- This is not normal, but it is the future: Flooding of the Seaport and Aquarium area, Scituate (of course) … all along our coast.
Video captures fire truck driving through deep floodwaters in Boston as a major winter storm flooded streets with icy water. https://t.co/vHCpmHVieh pic.twitter.com/jXLKQvQuAT
— ABC News (@ABC) January 4, 2018
Kudos to the courageous first responders getting through this stuff.
- I was glad — no, that’s not the right word — to hear Marty Walsh point out that the flooding is climate related:
“If anyone wants to question global warming, just see where the flood zones are,” he said. Some of those zones did not flood 30 years ago, he said.
A little sea-level rise makes an enormous difference, and we’re heading for much worse. And we know, at great length, what we need to do to prepare for rising seas so as to avoid even worse damage than what we’re experiencing now.
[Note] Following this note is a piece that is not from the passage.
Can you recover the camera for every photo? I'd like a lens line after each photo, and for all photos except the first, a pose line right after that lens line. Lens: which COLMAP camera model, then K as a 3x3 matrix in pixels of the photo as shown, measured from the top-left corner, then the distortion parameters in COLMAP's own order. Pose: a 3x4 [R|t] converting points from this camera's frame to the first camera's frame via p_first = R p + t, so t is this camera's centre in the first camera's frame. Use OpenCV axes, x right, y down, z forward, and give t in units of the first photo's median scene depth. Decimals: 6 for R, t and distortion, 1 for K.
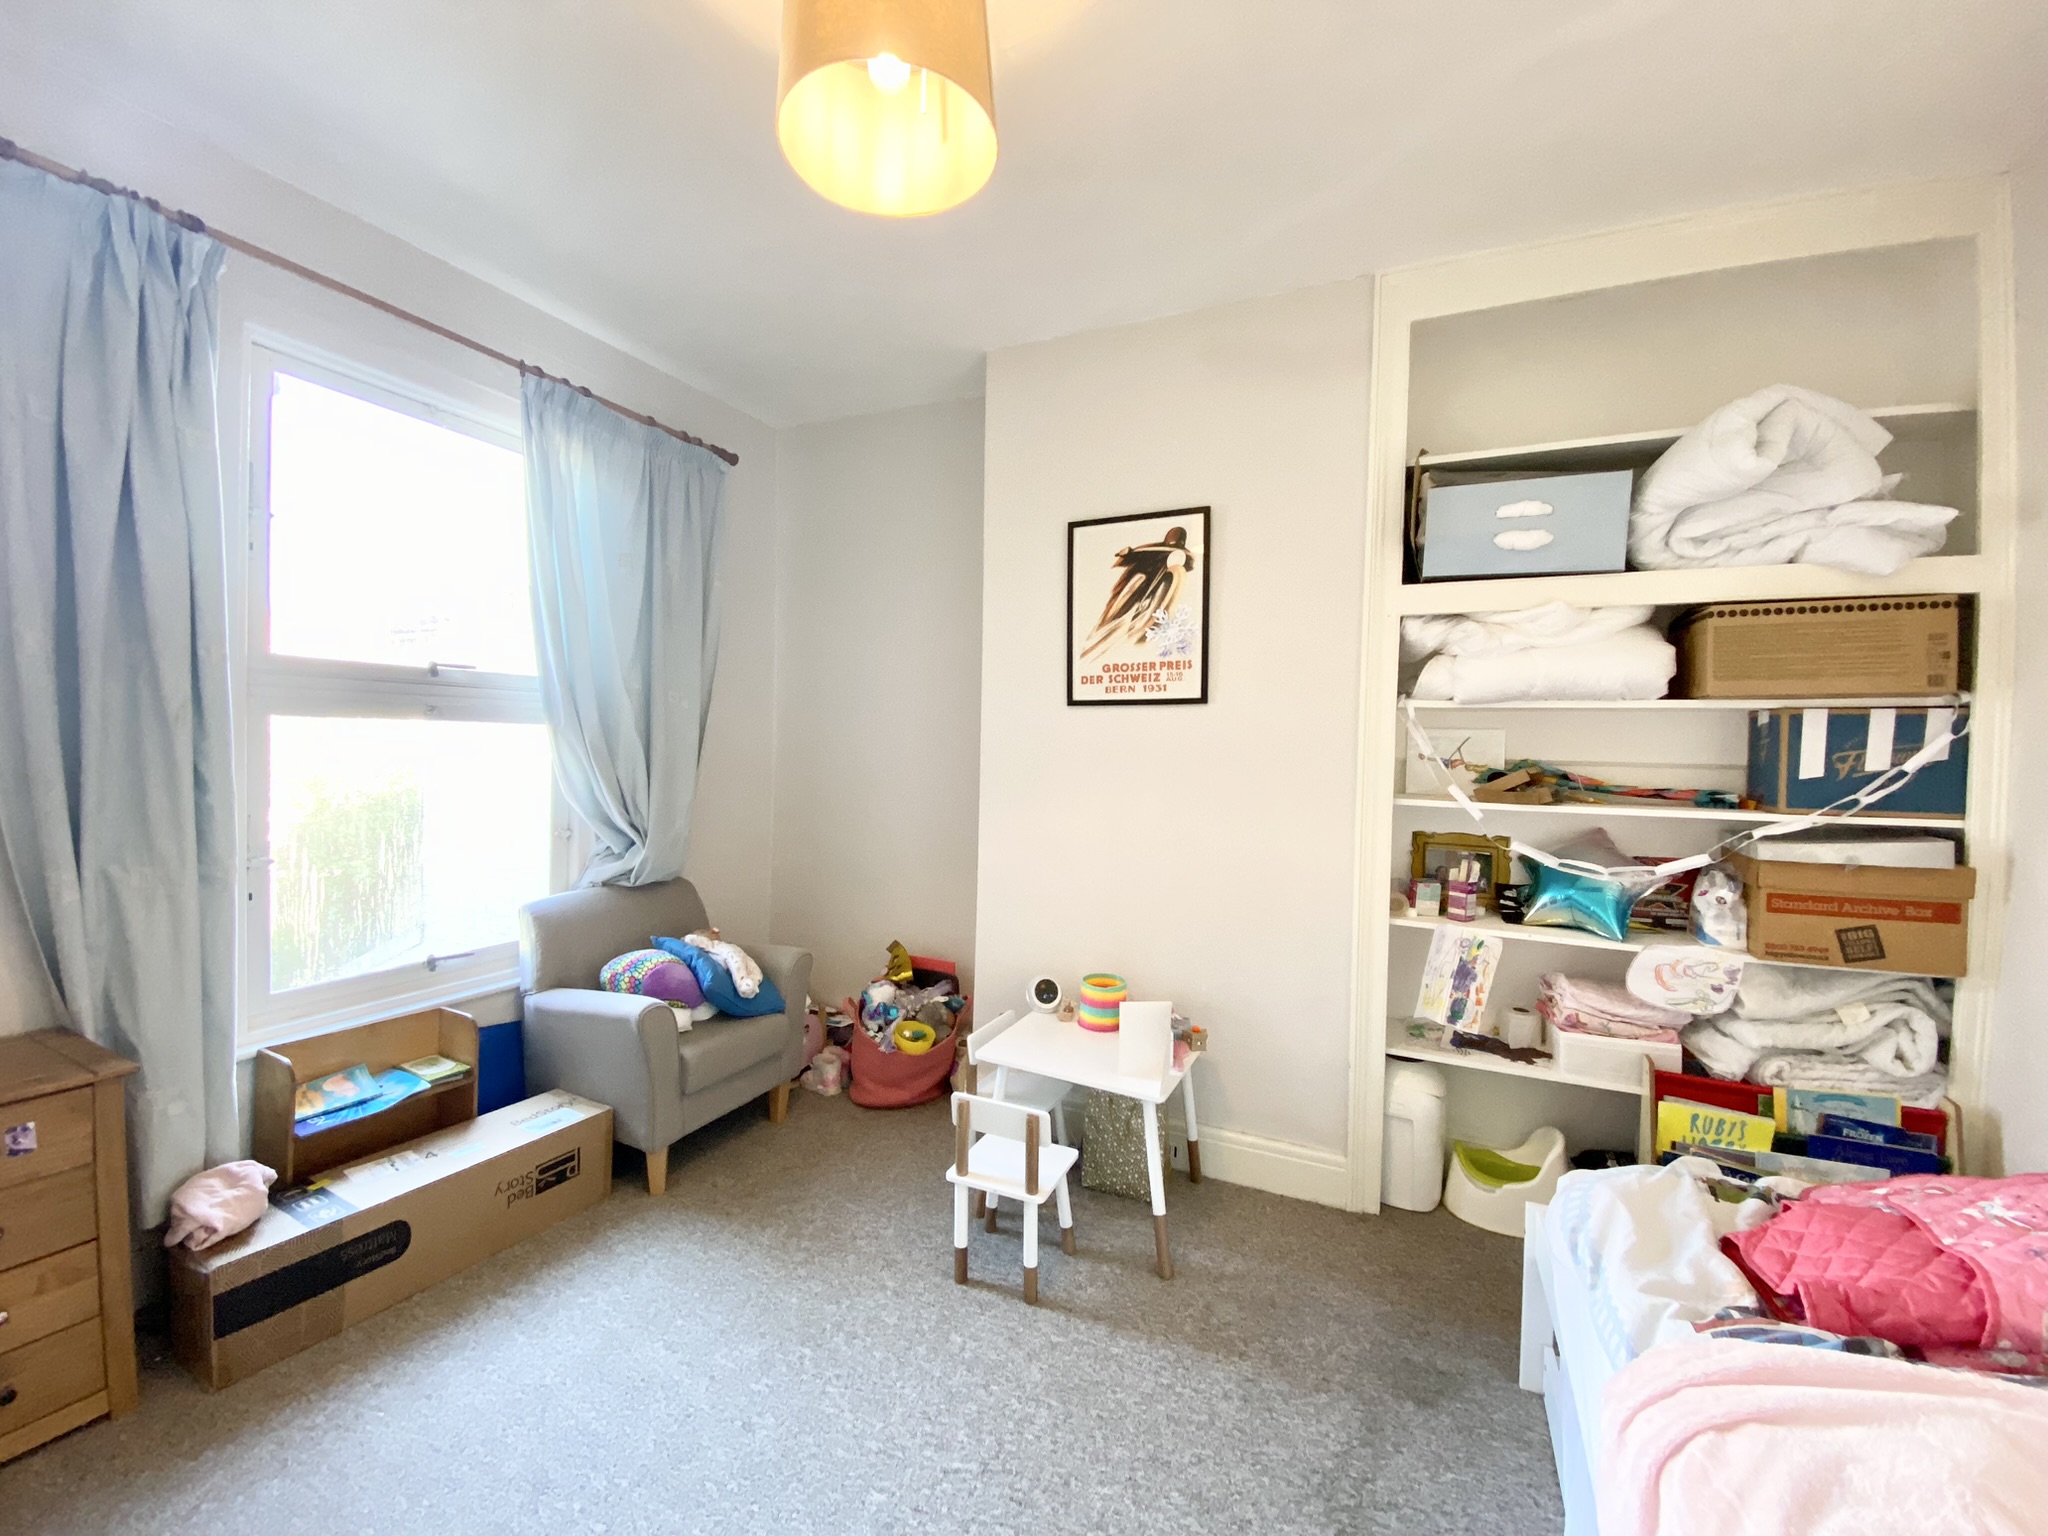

We have plans — reacquaint yourself with them here — but now we need to spend the money to implement them. We are all the Netherlands now.
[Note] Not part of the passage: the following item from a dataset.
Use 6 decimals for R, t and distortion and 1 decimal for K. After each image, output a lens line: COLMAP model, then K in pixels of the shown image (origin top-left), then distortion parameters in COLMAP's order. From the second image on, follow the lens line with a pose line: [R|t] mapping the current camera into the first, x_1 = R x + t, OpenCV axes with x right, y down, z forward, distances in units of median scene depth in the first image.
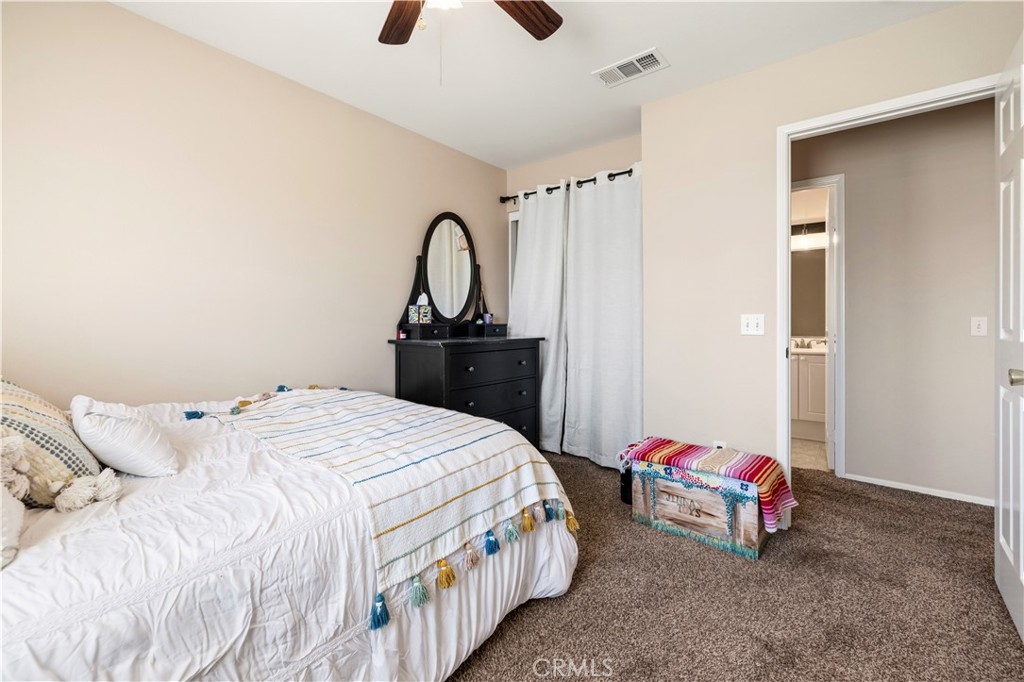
lens RADIAL K [[430.0, 0, 513.1], [0, 430.0, 325.8], [0, 0, 1]] dist [0.001345, 0.000073]
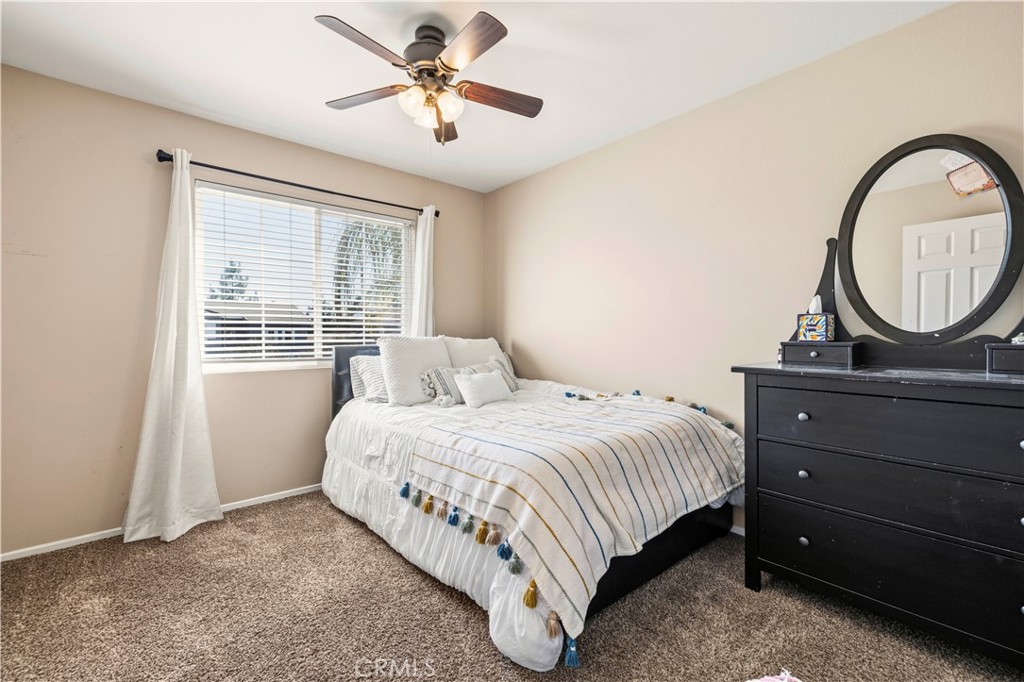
lens RADIAL K [[433.0, 0, 507.3], [0, 433.0, 341.8], [0, 0, 1]] dist [0.004696, 0.000251]
pose [[-0.180244, 0.020067, -0.983417, 0.544986], [-0.002387, 0.999780, 0.020838, -0.016826], [0.983619, 0.006103, -0.180156, 0.648042]]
- Please remember the homeless: The last week plus the next 48 hours especially are extremely hard on these folks. In Boston you can give to St. Francis House or the Pine Street Inn; in addition, Common Cathedral/Boston Warm has an Amazon wish list, and the American Friends Service Committee Material Aid and Advocacy Program. If you have info on local clothing drives to get folks through the cold, post in the comments. (I can attest that Costco’s wool socks and hand/toe warmers are quite good donations.)
gmoke says
It is interesting for me to see how serious the cities and the Commonwealth are about both climate change and developing real estate in areas that they KNOW are going to be flooded early and often within the next decade or two. The tension between preserving the city from sea level rise and killer storms and the avalanche of $$$$ going into at risk properties is something we tend to ignore more than address.